UW fans continued to push the idea that this really wasn't a rivalry at all; their "true rivals" were WSU, of course, and USC. (USC fans of the time were more likely to specify UCLA and Notre Dame as *their* rivals, a fact lost upon UW fans.) This denial of rivalry status was, of course, perceived as the ultimate insult and lack of respect by Oregon fans.
On paper, this wasn't a contest. The Huskies were favored by two touchdowns.
And yet, a banner was unfurled in the stands. "I looked up and saw, 'The Ducks are Pasadena Bound,'" said Oregon wideout Dameron Ricketts. "I thought, 'that's nice, but that's never really going to happen.'" Those daffy, delusional Duck fans.
** The Game **
Oregon held the lead from early in the 2nd quarter, when Dino Philyaw scored from 8 yards out after Ricky Whittle's 86-yard kickoff return to make it 7-3, all the way until midway through the 4th quarter. An errant pass by O'Neil had bounced off fullback Dwayne Jones, into the arms of UW corner Reggie Reser at the Oregon 20. When fullback Richard Thomas bulled over three plays later, from 10 yards out, the solid UW contingent in the east end zone erupted. The band played Tequila. The fans pointed and laughed at the cute little team in green who was now losing to the mighty Huskies.
UW led 20-17.
Then, Bailey lost his head.
Then, PJ made a freshman mistake on the kickoff. Right in front of the same UW fans.
O'Neil hadn't had a good game. At this point, he was 6-of-16, for just 55 yards. And he'd just thrown that pick.
And now, he was losing. Again.
The Oregon crowd wasn't brimming with optimism; they'd seen their team lead for most of the game, seen a spectacular defensive effort that had held Kaufman in check and only allowed two drives over 60 yards, but the big bad Huskies had finally taken control.

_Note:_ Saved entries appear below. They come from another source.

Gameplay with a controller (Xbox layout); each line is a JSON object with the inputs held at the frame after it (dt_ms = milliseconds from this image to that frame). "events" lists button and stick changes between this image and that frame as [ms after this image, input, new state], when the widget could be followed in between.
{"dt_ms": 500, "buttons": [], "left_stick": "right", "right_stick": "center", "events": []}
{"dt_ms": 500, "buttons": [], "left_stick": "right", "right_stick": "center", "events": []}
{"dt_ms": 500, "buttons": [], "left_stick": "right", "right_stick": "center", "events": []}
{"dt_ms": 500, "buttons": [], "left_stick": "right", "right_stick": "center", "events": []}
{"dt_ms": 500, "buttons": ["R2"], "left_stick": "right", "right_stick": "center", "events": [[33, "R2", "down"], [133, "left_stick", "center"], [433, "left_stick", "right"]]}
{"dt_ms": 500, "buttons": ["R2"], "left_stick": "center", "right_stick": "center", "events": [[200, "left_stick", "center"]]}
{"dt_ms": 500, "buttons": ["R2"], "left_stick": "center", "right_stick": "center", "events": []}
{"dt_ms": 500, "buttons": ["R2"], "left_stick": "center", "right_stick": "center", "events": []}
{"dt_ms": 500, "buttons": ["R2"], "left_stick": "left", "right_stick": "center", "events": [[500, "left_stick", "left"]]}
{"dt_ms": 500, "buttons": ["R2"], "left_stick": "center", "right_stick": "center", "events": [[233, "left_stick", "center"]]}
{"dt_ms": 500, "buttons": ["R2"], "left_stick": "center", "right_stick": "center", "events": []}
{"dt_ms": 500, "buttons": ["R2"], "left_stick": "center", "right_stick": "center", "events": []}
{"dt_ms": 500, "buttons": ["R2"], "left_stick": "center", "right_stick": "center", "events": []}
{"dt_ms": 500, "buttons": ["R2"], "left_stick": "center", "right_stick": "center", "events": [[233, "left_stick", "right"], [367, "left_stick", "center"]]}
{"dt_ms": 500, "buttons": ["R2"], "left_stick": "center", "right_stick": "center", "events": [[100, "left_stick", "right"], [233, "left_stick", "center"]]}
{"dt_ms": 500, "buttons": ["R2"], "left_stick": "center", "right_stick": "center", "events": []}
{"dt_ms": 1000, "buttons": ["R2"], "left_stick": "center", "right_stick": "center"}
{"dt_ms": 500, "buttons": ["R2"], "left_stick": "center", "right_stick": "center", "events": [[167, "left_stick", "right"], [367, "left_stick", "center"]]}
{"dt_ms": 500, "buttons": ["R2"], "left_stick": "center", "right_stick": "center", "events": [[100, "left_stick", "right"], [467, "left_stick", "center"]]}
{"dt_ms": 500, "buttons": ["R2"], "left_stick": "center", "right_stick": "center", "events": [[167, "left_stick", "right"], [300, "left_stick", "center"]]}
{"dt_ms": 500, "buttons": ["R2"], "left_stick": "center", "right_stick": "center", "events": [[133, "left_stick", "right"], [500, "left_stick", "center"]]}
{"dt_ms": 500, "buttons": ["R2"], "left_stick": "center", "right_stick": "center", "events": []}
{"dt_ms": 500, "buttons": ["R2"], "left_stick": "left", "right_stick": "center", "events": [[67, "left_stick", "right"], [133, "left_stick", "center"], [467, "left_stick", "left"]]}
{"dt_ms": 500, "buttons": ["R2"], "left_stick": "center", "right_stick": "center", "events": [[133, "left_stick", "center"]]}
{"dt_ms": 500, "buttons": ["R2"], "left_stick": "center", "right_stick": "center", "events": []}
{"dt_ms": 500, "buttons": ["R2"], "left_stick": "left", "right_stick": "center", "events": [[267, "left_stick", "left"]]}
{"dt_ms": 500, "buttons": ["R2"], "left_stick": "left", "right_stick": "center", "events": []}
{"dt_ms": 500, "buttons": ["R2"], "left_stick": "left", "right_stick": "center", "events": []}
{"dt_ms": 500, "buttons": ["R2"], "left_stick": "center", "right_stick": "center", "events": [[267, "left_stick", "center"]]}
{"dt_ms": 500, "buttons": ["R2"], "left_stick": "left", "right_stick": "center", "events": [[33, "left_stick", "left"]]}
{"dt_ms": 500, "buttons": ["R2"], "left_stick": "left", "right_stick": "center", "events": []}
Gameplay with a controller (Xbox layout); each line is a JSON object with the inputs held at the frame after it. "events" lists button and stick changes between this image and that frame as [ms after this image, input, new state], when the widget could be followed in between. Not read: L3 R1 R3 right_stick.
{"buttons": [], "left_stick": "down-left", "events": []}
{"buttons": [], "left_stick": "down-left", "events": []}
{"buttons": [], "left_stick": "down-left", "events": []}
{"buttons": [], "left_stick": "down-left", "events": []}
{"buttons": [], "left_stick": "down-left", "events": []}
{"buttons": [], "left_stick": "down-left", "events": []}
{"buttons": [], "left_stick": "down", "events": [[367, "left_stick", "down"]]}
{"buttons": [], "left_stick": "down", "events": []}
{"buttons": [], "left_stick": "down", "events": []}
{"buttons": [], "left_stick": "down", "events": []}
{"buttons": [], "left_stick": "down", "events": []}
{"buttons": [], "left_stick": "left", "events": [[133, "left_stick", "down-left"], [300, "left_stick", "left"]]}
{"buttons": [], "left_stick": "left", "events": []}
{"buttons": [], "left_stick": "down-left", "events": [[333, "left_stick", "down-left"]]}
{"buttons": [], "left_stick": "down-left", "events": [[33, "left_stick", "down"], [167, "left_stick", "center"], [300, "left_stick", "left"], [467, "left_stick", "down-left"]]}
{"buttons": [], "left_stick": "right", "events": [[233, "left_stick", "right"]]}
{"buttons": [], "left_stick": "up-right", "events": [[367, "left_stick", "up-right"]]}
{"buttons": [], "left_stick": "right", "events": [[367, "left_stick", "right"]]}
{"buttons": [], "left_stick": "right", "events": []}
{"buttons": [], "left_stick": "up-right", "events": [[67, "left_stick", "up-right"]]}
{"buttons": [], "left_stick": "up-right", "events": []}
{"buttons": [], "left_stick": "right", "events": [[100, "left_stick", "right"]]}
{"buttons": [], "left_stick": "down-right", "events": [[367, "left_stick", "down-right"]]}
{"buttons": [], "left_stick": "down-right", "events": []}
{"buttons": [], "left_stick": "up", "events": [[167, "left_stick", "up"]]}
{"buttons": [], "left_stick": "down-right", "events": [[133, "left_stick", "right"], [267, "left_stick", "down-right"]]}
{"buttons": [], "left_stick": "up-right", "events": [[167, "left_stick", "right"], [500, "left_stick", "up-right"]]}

The best they could hope for was a chance for Matt Belden to get a decent punt out of the end zone, and hope that somehow UW wouldn't just start handing the ball to Kaufman and let him ice the game.
Thus did Danny O'Neil, the guy who had never led a game-winning drive, whose team had lost 5 straight to the Huskies, who had just created the turnover that put his team behind, take the field with his offense, right in front of the makeshift Dawg Pound.
98 yards to the end zone, for a team that had only gained 104 in the entire game.
** The Drive **
The Drive (Pt. 1 - Washington @ Oregon 1994) (via keeerrrttt1)
Ten plays. 98 yards. 4 minutes 30 seconds.
Dwayne Jones is redeemed, for the pass that deflected off his pads into the arms of Reser.
Danny O'Neil is redeemed, after going 4-for-4 on the game-winning drive for 68 yards and getting that critical first down on a gutsy run. He finally gets his go-ahead fourth-quarter drive.
Oregon has the lead, 24-17.
2:40 remains in The Suffering. Now, it's up to the defense.
We don't know yet if The Nine:Twenty will rise to equivalent status in Duck lore. But we do know that with that last drive, The Suffering ended.
Because The Pick could not have happened without The Drive.